For China's bicycle industry, 2020 is the best year in a decade when overseas consumers are demanding exercise and ways to avoid public transportation, said Liang Xiaoling, general manager at Trinx Bikes, headquartered in Guangzhou.
"Our capacity was full in September and October and we hired a lot of temporary workers to meet the demand," Liang said, adding that orders now extend through 2022.
Around 100 additional temporary workers are currently employed in its factories, in addition to around 1,000 regular employees.
Although manufacturing investment recovered slowly, declining 3.5% in the first eleven months, strong export demand contributed to a recovery in the final quarter.
Investments rose 12.5% year over year in November from 3.7% in October.
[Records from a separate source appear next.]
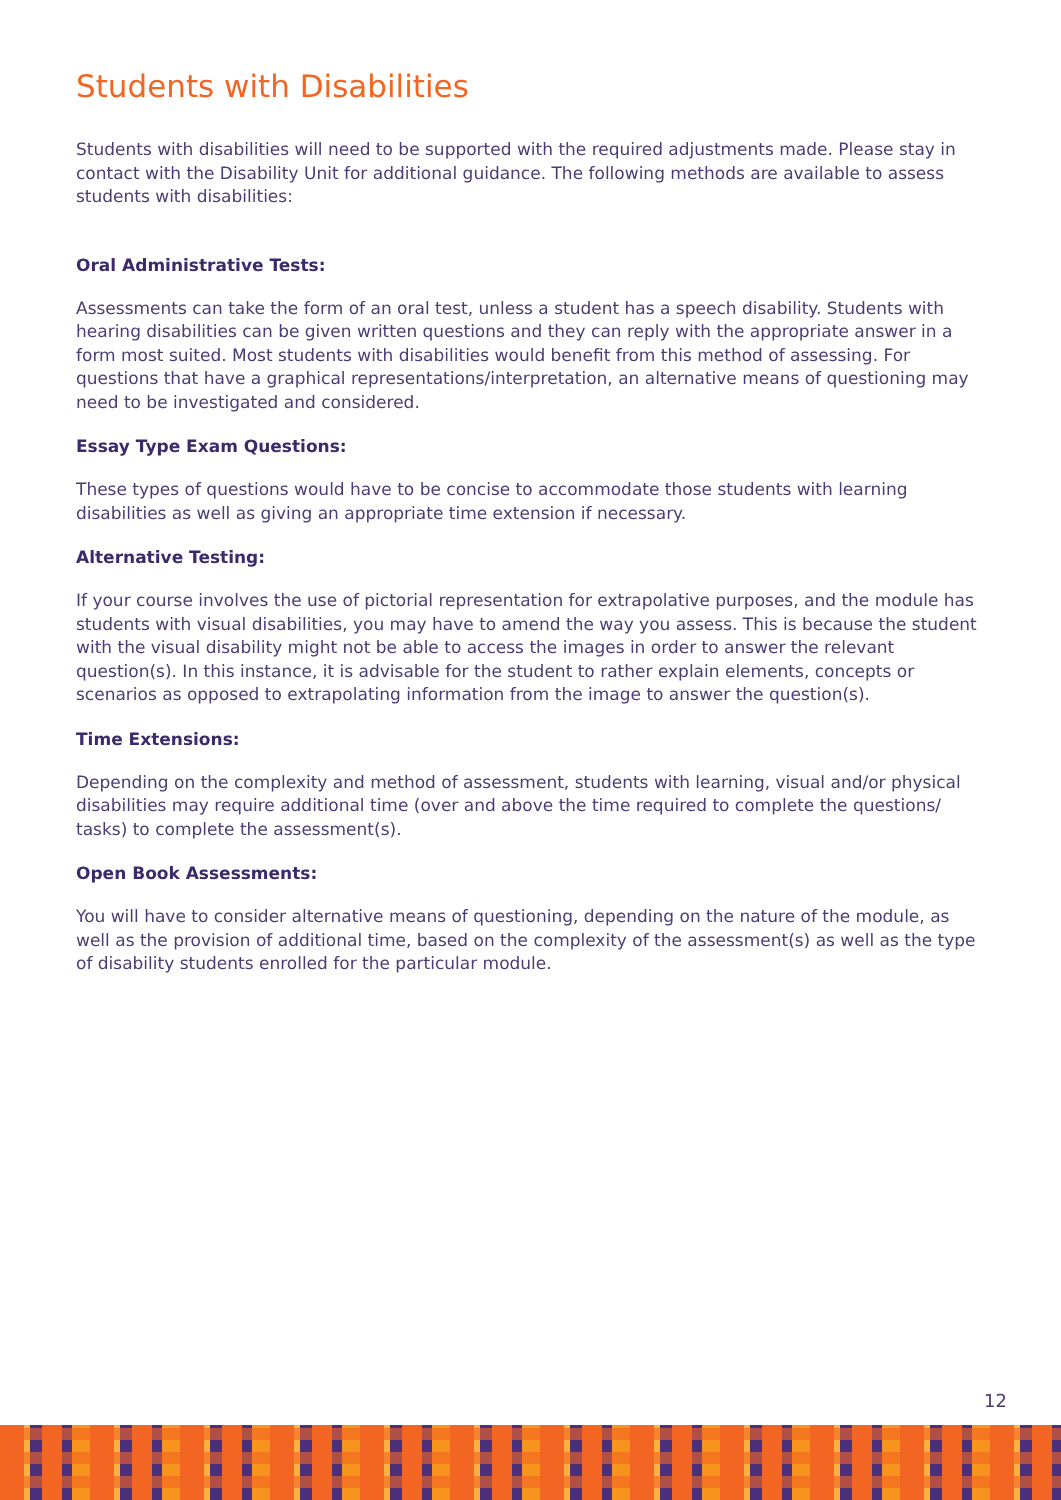Students with Disabilities
Students with disabilities will need to be supported with the required adjustments made. Please stay in contact with the Disability Unit for additional guidance. The following methods are available to assess students with disabilities:
Oral Administrative Tests:
Assessments can take the form of an oral test, unless a student has a speech disability. Students with hearing disabilities can be given written questions and they can reply with the appropriate answer in a form most suited. Most students with disabilities would benefit from this method of assessing. For questions that have a graphical representations/interpretation, an alternative means of questioning may need to be investigated and considered.
Essay Type Exam Questions:
These types of questions would have to be concise to accommodate those students with learning disabilities as well as giving an appropriate time extension if necessary.
Alternative Testing:
If your course involves the use of pictorial representation for extrapolative purposes, and the module has students with visual disabilities, you may have to amend the way you assess. This is because the student with the visual disability might not be able to access the images in order to answer the relevant question(s). In this instance, it is advisable for the student to rather explain elements, concepts or scenarios as opposed to extrapolating information from the image to answer the question(s).
Time Extensions:
Depending on the complexity and method of assessment, students with learning, visual and/or physical disabilities may require additional time (over and above the time required to complete the questions/ tasks) to complete the assessment(s).
Open Book Assessments:
You will have to consider alternative means of questioning, depending on the nature of the module, as well as the provision of additional time, based on the complexity of the assessment(s) as well as the type of disability students enrolled for the particular module.
12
This is the result of studies by analysts at the investment bank CICC.
According to Zhang Qinming, who owns a company that makes speakers for the European and American markets, demand is 25% higher than in previous years.
He paid his regular employees overtime to keep up and hired temporary workers for around 18-19 yuan an hour, 20% more than his full-time employees. As a last resort, he has rented other factories to handle the cargo.
A labor crisis isn't the only limitation.
China's unilateral trade balance - three containers for every recently imported - and delays in returning containers to China due to the overseas pandemic have created severe shipping bottlenecks that are now limiting exports.
The yuan is also hovering near multi-year highs against the dollar, which continues to put pressure on profits. And an official measure of the cost of raw materials in the factory reached its highest level since 2017 in November.
Despite the ardent demand, Liang of Trinx Bikes said profits will be squeezed. "Some of our orders are already showing losses," he said.
For policymakers, however, the export boom was welcome in a difficult year. The surprising resilience of China's export sector, which employs around 180 million people, has diminished the need for massive stimulus to revive the economy this year, analysts said.
China achieved 122% of its annual job creation target by the end of November.
However, manufacturers don't expect this boom to continue as other economies spike production.
"It started with the pandemic and will end with the introduction of the vaccine," Liang said.